L’ascenseur des émotions
- Marie Delagrave
- 12 juin 2024
- 7 min de lecture

À quelques jours de partir pour un long voyage, la tête pleine des mille et une choses à ne pas oublier, je tente de rédiger ce billet de blogue. Je pourrais passer outre et les conséquences seraient… inexistantes. Mais en même temps… Je ressens le besoin de mettre de l’ordre dans mes pensées du dernier trimestre qui n'a pas été des plus facile. Pas facile dans ma tête, je veux dire, alors que l’ascenseur des émotions s’est mis en mode cahotique. (Mais ce n’est pas la première fois.)
J’ai ressenti de la vulnérabilité; je me suis débattue avec mes biais, mes contradictions, mes aspirations, mais aussi mes désillusions.
Peut-être que je ressens un peu (beaucoup?) d’usure: ma boulimie d’expériences et d’apprentissages fait, hélas! face aux limites de mes capacités. …Que-je-dé-tes-te-les-li-mi-tes!!!

Par chance, je pratique depuis environ deux ans et demi la méditation de pleine conscience qui me permet, pendant une quinzaine de minutes (la période que je consacre quotidiennement à cette pratique), d’être un peu plus à l’affût de mes émotions et de leur impact, au lieu de me laisser contrôler par elles. Je collige d’ailleurs certains enseignements, comme celui-ci (que je retire de l’app de Ten Percent Happier):
«May I accept things as they are» (Puis-je accepter les choses telles qu’elles sont), une phrase tirée d’une méditation sur l’équanimité de Sharon Salzberg. Se cogner la tête sur le mur ne contribue pas au bonheur, affirme-t-elle. Sauf que que c’est plutôt ce que j’ai fâcheusement tendance à faire et - je confirme - ce n’est pas du tout productif!

--- DONNÉES FOURNIES ---
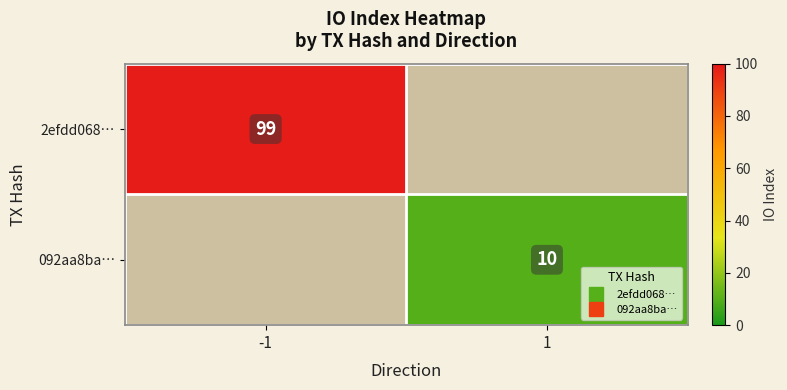

Is it true that 2efdd068… equals 144.0 at -1?

False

--- CONSIGNE ---
Recopiez mot pour mot l’intégralité du billet de blogue sur l’ascenseur des émotions.

--- RÉPONSE À LA CONSIGNE ---
L’ascenseur des émotions
- Marie Delagrave
- 12 juin 2024
- 7 min de lecture

À quelques jours de partir pour un long voyage, la tête pleine des mille et une choses à ne pas oublier, je tente de rédiger ce billet de blogue. Je pourrais passer outre et les conséquences seraient… inexistantes. Mais en même temps… Je ressens le besoin de mettre de l’ordre dans mes pensées du dernier trimestre qui n'a pas été des plus facile. Pas facile dans ma tête, je veux dire, alors que l’ascenseur des émotions s’est mis en mode cahotique. (Mais ce n’est pas la première fois.)
J’ai ressenti de la vulnérabilité; je me suis débattue avec mes biais, mes contradictions, mes aspirations, mais aussi mes désillusions.
Peut-être que je ressens un peu (beaucoup?) d’usure: ma boulimie d’expériences et d’apprentissages fait, hélas! face aux limites de mes capacités. …Que-je-dé-tes-te-les-li-mi-tes!!!

Par chance, je pratique depuis environ deux ans et demi la méditation de pleine conscience qui me permet, pendant une quinzaine de minutes (la période que je consacre quotidiennement à cette pratique), d’être un peu plus à l’affût de mes émotions et de leur impact, au lieu de me laisser contrôler par elles. Je collige d’ailleurs certains enseignements, comme celui-ci (que je retire de l’app de Ten Percent Happier):
«May I accept things as they are» (Puis-je accepter les choses telles qu’elles sont), une phrase tirée d’une méditation sur l’équanimité de Sharon Salzberg. Se cogner la tête sur le mur ne contribue pas au bonheur, affirme-t-elle. Sauf que que c’est plutôt ce que j’ai fâcheusement tendance à faire et - je confirme - ce n’est pas du tout productif!